I have studies the Lightning Network, and although I understand the concept, I have not understood the following: Let's assume that a network channel is opened between parties and all transactions have been completed successfully (no cancellations whatsoever). For the transaction balance to 'escape' the network channel, would a confirmation from the network (meaning the network as it is now) still be required?

As an example: John gives Nathan 0.20 BTC (transaction occurred withing the Lightning Network) - no fees:perfect - Nathan wants to send 0.20 BTC to an exchange - a confirmation from the network will be required, right?

So basically, the biggest benefit is reduced transaction time & zero fees between trusted parties, right? Confirming a transaction will still be inevitable?


Lightning Network (LN) payment channels are anchored on the blockchain by their owners cooperatively creating a 2-of-2 multisig address and sending funds to it. The funding usually comes from one party, but one channel owner can for example pay the other channel owner with the funding transaction by allocating the payment amount to them in the channel's initial balances. The channel anchor then remains unchanged on the blockchain until the payment channel is closed.

Payments on the LN are subsequently performed by the channel owners renegotiating their balance shares of the anchor's funds. Thus, as long as all payments are processed on LN, no on-chain action is required. When one of the two parties wants to use funds from the channel to send an on-chain transaction there are three possibilities:

  1. Close: closing the channel and using the funds on-chain
  2. Splice-out: cooperatively sending part of the funds out of the channel and re-committing the rest of the funds to a new channel with each other
  3. Loop-out/submarine swap: paying a third party via LN to make an on-chain payment on their behalf

Lightning Network payment channels will need to be closed and settled on the blockchain if and only if the channel has become exhausted (i.e. one party owns all the funds in the channel) and there is no way to re-balance the funds through an alternative route of payment channels.

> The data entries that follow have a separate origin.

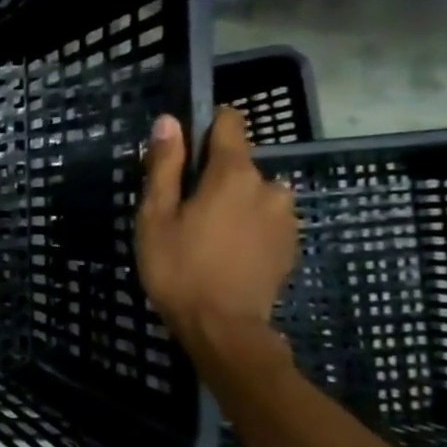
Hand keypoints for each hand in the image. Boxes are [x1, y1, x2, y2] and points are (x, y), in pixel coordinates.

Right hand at [136, 107, 298, 346]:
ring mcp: (285, 216)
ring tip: (202, 234)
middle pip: (238, 165)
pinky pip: (264, 219)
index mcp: (233, 174)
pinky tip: (223, 251)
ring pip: (253, 194)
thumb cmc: (178, 266)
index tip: (184, 144)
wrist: (222, 325)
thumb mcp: (156, 215)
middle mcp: (269, 186)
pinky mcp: (290, 243)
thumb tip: (169, 121)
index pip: (230, 125)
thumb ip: (164, 166)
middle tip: (180, 210)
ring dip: (231, 203)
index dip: (207, 125)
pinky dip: (245, 225)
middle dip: (211, 177)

In your example it is possible that there exists a network (or route) of payment channels that enables Nathan to send the the 0.2 BTC to an exchange through the Lightning Network.

  • ... more reasons when one would want to close the channel. For example, if someone tries to cheat then they get punished by the other party taking the funds that they have committed to the channel. That’s also settled on the blockchain. – Aleksandr Levchuk Jan 7 '18 at 22:37

Confirmations (i.e. when the miners solve the block containing your bitcoin transaction on the blockchain) are needed to open and close LN channels. I’d still wait for about 6 confirmations before starting to use a channel.

Once the channel is open you can send or receive as many LN payments as you want within the channel’s capacity, avoiding bitcoin fees, and no need for confirmations. If you trust the LN as a technology (as you trust the Bitcoin blockchain) then the Bitcoin you receive in LN is just as good as Bitcoin on the blockchain because you trust that you can always close the channel and get the same payment settled on chain. In other words, Bitcoins on the Lightning Network are 100% backed by the blockchain.

Channel can be kept open forever to avoid paying the chain fee for closing.